Presumably, by “only a matter of time” they mean that they are waiting for the quantum computers to come along a unlock the wallets. They are in good company, because a great many other people (eg, organised crime, unscrupulous “whales” and the tax authorities of many nations) are waiting for them too. Now, code-cracking quantum computers will happen (as I wrote 15 years ago), but they won’t happen tomorrow. Professor John Martinis, who used to be the top scientist in the Google quantum computing team, says that Google’s plan in this field is to build a million-qubit system with sufficiently a low error rate that error correction will be effective. He says that at this point, about a decade away, then the system will have enough logical quits that the system will be able to execute powerful algorithms that attack problems that are beyond the capability of classical supercomputers.By “only a matter of time” they mean that they are waiting for quantum computers to come along a unlock the Bitcoin wallets. Click To Tweet
For technical reasons to do with public keys and things, the accountants Deloitte reckon that about four million Bitcoins could be stolen by a quantum computer. With Bitcoin at $30,000 that means a pot of a hundred billion dollars or so is at the end of the quantum rainbow. Well worth spending a few billion to build such a device if you are a criminal, well worth spending tens of billions or even hundreds of billions on such a device when Bitcoin has taken over and has become the need digital gold worth $1m each or whatever.

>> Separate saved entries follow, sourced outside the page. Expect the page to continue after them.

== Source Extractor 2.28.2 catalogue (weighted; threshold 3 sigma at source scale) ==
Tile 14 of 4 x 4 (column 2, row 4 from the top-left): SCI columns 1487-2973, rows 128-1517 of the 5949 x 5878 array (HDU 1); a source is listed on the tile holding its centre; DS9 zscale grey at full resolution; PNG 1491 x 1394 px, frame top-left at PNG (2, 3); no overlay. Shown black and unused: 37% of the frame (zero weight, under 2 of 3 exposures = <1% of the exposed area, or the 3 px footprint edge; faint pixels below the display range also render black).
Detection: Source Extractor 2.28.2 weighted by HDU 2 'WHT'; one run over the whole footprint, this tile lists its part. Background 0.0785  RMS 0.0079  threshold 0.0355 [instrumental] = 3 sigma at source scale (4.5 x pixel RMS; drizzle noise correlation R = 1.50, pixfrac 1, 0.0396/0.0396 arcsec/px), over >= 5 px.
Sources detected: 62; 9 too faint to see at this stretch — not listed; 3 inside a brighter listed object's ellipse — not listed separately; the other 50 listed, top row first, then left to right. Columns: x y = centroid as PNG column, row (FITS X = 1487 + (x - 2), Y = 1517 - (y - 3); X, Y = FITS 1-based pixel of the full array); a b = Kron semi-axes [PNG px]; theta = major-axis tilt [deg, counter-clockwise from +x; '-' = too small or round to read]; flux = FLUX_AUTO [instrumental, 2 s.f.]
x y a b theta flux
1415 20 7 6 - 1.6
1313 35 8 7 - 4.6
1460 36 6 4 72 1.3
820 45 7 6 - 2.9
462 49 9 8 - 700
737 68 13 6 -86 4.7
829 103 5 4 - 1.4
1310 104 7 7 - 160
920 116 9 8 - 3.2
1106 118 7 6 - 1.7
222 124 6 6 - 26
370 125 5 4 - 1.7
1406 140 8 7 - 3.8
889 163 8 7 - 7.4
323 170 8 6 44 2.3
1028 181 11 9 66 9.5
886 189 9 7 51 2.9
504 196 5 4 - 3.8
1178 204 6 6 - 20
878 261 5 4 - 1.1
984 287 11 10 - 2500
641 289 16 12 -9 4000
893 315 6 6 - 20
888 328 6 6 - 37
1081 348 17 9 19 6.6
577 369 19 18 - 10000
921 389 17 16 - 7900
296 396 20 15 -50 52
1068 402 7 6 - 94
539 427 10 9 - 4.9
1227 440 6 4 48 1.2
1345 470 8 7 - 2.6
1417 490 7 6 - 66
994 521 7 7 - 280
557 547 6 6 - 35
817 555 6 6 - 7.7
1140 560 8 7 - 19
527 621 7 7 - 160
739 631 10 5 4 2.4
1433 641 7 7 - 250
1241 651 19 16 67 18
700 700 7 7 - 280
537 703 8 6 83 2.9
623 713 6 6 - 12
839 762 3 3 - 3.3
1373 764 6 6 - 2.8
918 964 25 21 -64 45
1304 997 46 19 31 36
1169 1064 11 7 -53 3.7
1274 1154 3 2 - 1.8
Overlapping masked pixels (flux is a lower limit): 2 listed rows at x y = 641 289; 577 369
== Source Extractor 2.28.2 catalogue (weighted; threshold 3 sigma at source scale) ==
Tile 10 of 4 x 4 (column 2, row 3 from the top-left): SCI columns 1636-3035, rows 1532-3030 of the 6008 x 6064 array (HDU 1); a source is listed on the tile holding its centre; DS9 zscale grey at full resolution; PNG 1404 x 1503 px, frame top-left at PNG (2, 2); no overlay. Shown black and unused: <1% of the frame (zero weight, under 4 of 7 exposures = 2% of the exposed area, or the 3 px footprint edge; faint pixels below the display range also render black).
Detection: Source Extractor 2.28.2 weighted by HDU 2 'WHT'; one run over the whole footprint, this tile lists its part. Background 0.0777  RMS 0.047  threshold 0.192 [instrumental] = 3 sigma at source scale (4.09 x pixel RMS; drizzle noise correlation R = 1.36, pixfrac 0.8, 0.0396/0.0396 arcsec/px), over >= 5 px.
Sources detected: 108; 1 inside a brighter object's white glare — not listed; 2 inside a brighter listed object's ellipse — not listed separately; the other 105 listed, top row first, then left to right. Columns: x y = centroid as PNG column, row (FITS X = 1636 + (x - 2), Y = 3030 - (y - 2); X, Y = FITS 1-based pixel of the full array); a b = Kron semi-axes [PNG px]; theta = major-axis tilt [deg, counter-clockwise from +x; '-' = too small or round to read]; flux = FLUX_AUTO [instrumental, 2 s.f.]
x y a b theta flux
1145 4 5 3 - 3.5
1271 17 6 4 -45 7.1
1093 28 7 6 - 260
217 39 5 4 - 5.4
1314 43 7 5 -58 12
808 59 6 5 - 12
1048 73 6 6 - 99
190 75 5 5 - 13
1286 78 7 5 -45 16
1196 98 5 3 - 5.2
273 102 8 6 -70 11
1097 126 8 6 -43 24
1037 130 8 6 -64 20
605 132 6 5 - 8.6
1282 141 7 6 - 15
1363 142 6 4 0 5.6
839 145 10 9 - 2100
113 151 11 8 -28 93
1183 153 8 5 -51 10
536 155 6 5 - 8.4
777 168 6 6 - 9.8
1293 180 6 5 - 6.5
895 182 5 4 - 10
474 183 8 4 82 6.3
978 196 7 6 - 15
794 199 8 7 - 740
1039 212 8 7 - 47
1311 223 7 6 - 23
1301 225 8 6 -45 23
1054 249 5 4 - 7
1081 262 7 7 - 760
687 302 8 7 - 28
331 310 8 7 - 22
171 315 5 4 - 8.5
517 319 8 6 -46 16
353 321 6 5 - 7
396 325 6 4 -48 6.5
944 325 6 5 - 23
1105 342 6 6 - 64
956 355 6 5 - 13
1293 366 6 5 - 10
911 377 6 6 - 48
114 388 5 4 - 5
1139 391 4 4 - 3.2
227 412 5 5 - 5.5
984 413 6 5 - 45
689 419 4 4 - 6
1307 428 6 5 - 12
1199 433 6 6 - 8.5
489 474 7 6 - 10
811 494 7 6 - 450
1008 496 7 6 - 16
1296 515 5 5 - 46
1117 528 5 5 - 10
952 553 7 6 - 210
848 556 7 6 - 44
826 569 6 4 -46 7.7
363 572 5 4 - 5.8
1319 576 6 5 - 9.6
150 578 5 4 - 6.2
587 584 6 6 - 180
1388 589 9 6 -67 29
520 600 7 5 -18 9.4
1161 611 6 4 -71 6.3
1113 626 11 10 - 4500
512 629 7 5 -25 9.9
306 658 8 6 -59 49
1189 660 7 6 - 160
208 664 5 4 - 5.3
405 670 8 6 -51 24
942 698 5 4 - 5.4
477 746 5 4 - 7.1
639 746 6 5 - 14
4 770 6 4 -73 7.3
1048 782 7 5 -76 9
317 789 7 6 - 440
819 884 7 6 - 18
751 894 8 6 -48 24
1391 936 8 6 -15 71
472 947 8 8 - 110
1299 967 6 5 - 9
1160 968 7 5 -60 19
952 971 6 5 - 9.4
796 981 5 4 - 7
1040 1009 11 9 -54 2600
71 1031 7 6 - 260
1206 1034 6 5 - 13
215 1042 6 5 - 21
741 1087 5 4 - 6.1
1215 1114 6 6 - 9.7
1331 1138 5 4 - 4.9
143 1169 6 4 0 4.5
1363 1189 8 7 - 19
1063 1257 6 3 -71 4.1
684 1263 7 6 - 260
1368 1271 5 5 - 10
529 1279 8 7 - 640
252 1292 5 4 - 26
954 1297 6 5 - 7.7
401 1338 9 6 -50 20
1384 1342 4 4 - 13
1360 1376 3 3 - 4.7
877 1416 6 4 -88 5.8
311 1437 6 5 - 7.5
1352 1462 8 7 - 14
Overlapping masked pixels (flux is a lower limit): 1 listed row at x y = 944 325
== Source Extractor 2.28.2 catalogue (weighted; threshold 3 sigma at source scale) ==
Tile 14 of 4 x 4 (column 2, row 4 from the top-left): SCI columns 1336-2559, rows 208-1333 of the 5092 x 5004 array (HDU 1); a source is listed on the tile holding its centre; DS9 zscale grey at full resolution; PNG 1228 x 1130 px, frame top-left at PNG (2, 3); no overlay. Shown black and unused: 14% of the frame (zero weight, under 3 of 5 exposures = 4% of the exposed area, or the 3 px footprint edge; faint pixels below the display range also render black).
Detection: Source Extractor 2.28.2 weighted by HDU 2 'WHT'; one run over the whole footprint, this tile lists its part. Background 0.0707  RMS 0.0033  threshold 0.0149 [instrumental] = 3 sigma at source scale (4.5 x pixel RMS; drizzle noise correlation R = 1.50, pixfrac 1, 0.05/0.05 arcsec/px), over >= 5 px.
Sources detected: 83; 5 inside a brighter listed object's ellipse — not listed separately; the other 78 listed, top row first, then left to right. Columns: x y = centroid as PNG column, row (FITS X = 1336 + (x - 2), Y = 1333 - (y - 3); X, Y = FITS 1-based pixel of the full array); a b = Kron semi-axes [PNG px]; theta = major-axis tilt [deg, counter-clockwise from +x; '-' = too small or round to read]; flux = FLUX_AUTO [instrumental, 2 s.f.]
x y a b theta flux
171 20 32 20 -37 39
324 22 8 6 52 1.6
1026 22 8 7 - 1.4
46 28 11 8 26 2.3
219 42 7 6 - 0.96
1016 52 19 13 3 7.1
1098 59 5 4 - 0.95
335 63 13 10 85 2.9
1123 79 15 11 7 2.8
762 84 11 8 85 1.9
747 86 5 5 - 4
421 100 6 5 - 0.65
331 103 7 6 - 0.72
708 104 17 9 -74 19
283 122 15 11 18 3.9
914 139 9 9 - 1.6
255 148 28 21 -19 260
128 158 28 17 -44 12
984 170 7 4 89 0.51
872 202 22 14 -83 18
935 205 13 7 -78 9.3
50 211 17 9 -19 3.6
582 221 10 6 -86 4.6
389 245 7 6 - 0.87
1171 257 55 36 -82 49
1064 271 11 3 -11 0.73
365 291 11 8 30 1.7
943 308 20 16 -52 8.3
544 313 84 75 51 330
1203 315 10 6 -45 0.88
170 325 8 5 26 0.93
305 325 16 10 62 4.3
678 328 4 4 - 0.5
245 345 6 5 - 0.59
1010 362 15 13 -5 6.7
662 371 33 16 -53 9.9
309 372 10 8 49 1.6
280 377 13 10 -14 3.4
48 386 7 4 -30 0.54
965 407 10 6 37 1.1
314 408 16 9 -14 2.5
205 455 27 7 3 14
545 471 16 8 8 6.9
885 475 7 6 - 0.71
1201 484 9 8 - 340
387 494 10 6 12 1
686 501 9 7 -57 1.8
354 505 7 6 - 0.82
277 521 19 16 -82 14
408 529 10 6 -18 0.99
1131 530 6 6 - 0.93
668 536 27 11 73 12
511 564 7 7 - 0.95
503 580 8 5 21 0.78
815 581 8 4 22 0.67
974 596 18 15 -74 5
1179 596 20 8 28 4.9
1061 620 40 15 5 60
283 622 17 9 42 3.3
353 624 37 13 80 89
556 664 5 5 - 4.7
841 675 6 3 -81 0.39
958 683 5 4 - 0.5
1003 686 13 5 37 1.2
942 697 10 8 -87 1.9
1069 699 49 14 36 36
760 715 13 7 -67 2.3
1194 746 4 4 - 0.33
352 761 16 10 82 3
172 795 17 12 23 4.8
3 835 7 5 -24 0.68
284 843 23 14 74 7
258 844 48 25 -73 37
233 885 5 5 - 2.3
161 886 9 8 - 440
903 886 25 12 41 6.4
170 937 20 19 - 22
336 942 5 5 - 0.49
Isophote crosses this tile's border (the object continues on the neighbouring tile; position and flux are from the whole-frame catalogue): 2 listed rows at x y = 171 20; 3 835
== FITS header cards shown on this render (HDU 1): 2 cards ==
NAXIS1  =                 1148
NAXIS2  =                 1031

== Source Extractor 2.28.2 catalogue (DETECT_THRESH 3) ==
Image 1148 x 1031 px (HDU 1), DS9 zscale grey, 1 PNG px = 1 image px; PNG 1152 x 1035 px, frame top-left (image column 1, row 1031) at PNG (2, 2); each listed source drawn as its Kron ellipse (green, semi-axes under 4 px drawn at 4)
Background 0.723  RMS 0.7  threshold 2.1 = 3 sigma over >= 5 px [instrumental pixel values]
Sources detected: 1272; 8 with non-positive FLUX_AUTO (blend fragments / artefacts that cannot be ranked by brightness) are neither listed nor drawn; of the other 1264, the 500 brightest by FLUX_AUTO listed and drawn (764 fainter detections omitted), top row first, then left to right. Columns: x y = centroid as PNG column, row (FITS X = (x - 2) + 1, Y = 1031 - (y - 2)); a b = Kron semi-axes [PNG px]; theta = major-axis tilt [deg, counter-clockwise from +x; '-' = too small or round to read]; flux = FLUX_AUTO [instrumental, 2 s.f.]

It’s a serious threat, and plenty of people have already started work on plans to migrate Bitcoin to more quantum-resistant forms of cryptography (see, for example, “Committing to quantum resistance: a slow defence for Bitcoin against a fast quantum computing attack” from 2018) but these schemes still need access to the old, vulnerable wallets to transfer the cryptocurrency to the new, less vulnerable wallets.
The idea of using quantum technology to make better electronic money is not a new idea, b the way. As the Swedish Central Bank’s recent working paper on Quantum Technology for Economists points out, out the original concept of quantum money (dating back to the early 1980s) exploits “the no-cloning theorem” proven by Wootters and Zurek (1982). This means that it is not possible to clone an unknown quantum state so a counterfeiter with unlimited resources will still not be able to copy a quantum coin. Therefore quantum cryptocoins can act more like actual coins (that cannot be double-spent) and that opens up some pretty interesting thinking. As my digital currency technology tree (below) shows, this opens up an interesting third way to pan-galactic digital currency in the future: we can prevent double spending of person-to-person digital cash in hardware (using chips), in software (using blockchains) or in nature (using qubits).
Still, assuming that the Irish police get hold a quantum computer before the Mafia do, there is a tidy amount sitting not only in Mr. Collins wallets (as there is in Mr. Satoshi’s) and the next time the Gardai pull someone over in the middle of the night it will be in a Lambo.
[An edited version of this post appeared on Forbes, 10th January 2020.]